A surge in Android sales has seen Google’s open-source smartphone OS shoot past the iPhone in the US consumer market as Windows Mobile slumps towards single-digit insignificance.
Apple’s all-conquering iPhone doesn’t look so unstoppable now. US analyst firm NDP reports that Android has lapped the iPhone to snatch second place behind BlackBerry in the US consumer smartphone market .
The win comes on the back of a dramatic uptick in sales from the third quarter of last year which continued through to the end of March.
That gain appears to have come at the expense of BlackBerry and Apple, which both saw dips of close to 10% in market share during the same six months.
NDP says that Android-powered smartphones accounted for 28 percent of the US consumer market in the first quarter of 2010. BlackBerry holds the lead with 36 percent – not too shabby for a company whose primary market has always been business customers – while Apple sits in a somewhat humbling third place with 21 percent.
For now, the iPhone appears to have flattened out while the US waits for
the fourth-gen iPhone which is tipped to go on sale next
Windows Mobile continues its southwards trajectory, tumbling from over 20 percent at the beginning of 2009 to little more than 10 percent.

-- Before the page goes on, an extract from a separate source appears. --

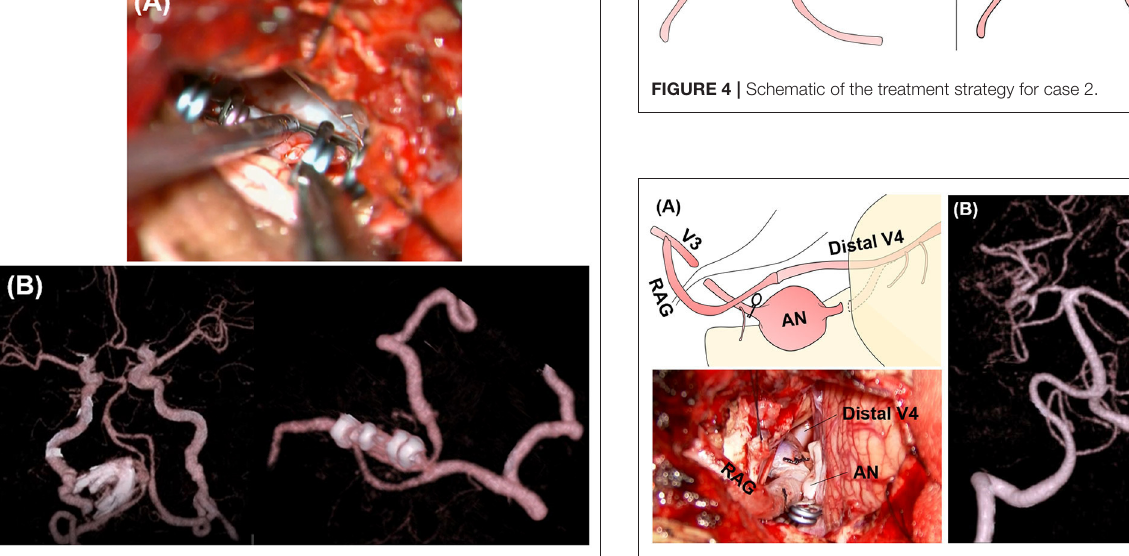
FIGURE 5 | Intraoperative findings and postoperative computed tomography angiography (CTA) of case 2. (A) Intraoperative microscopic image and its schematic. (B) Postoperative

The steep slope of the Q1 figures for this year indicate that the next two quarters – before the first Windows Phone 7 devices arrive at year’s end – are going to be exceptionally painful for Microsoft and its smartphone partners.
One of the factors responsible for Android’s strong performance is that devices are now available from several manufacturers across all US carriers, while Apple restricts the iPhone to AT&T.
Verizon’s launch of the Motorola Droid last year, which was accompanied by extensive advertising and marketing efforts, plus the debut of Google’s own Nexus One on T-Mobile and AT&T at the start of this year, were both major drivers for Android.